By May 2026, foreign investors had withdrawn nearly ₹1.92 lakh crore from Indian equities — a sum surpassing the entirety of 2025's outflows — as a weakening rupee, elevated valuations, and the gravitational pull of US dollar safety reshaped the calculus of global capital. This is not the first time emerging markets have felt the cold draft of a world retreating toward certainty, nor will it be the last; what distinguishes this moment is that India's own domestic investors, for the first time in a generation, have grown strong enough to hold the floor.

  • Foreign capital is fleeing at historic speed — April alone saw over ₹60,847 crore exit Dalal Street as West Asia tensions and tariff fears accelerated an already punishing exodus.

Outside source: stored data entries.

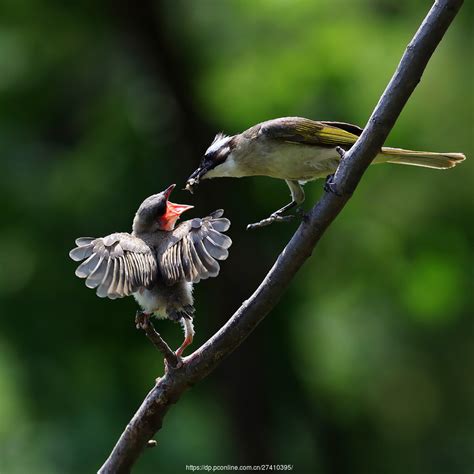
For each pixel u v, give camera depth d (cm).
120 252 609
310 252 622
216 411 1689
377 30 1502
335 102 1473
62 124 1611
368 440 1731
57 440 1519
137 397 1578
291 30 1514
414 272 1576
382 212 1543
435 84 1450
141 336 1577
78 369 1575
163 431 1574
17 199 1532
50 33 1605
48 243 1541
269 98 1475
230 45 1545
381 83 1447
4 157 1555
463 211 1523
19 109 1594
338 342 1648
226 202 1592
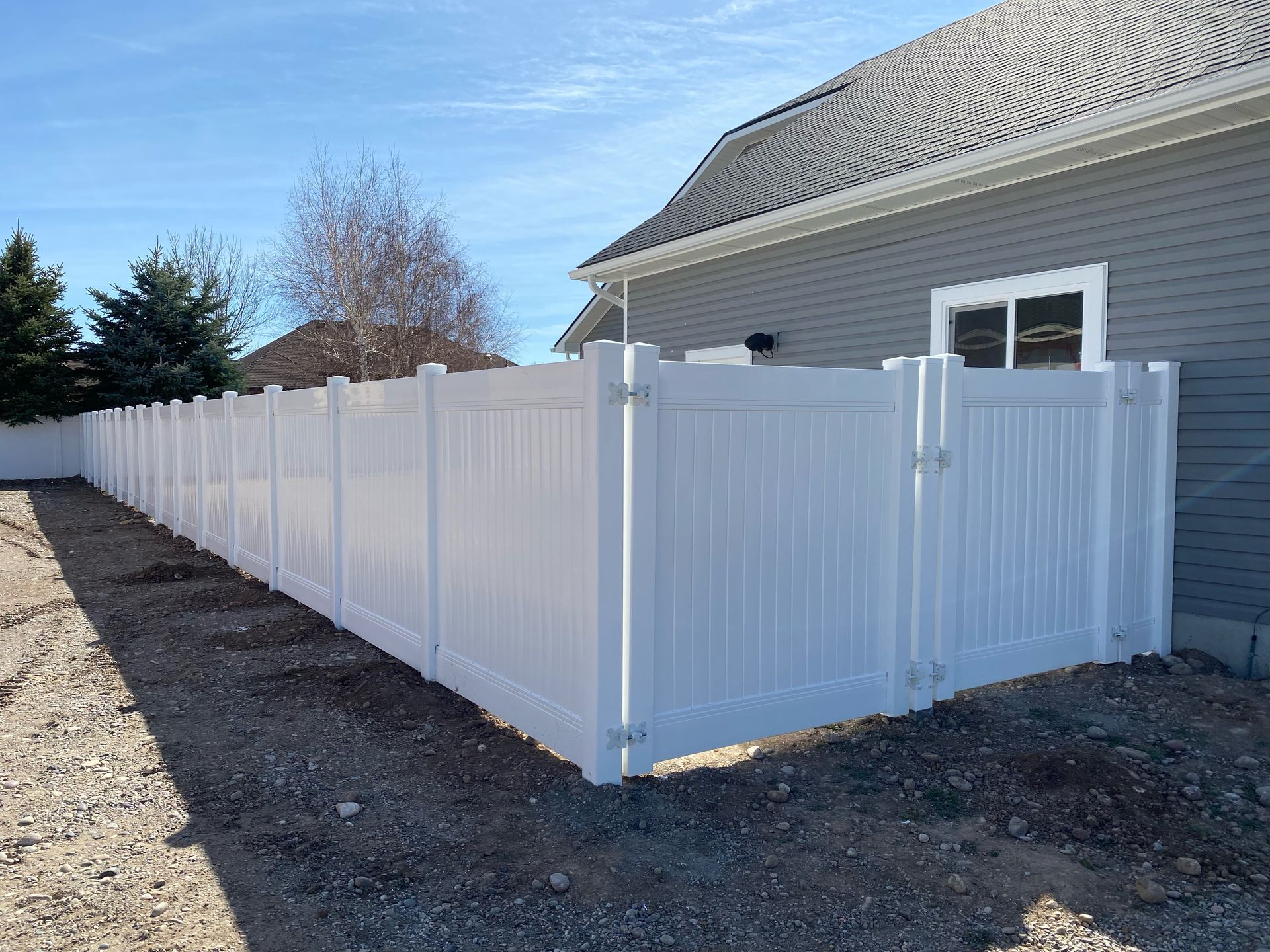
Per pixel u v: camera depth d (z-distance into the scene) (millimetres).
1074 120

  • The rupee's 12% slide since January 2025 has turned even flat equity performance into a dollar-denominated loss, making India's risk-reward proposition mathematically unattractive against 4.4% US Treasury yields.
  • Global investment banks HSBC and JPMorgan have formally downgraded Indian equities, citing stretched valuations and energy risks, adding institutional weight to the retreat.
  • Domestic institutional investors have absorbed nearly 90% of foreign selling — pumping ₹1.7 lakh crore into markets — pushing foreign ownership below 16% for the first time in nearly two decades.
  • Stabilization now depends on four converging conditions: rupee recovery, crude oil falling below $90, valuation compression, and US tariff resolution — with a bilateral India-US trade deal as the potential catalyst that could bring foreign capital rushing back.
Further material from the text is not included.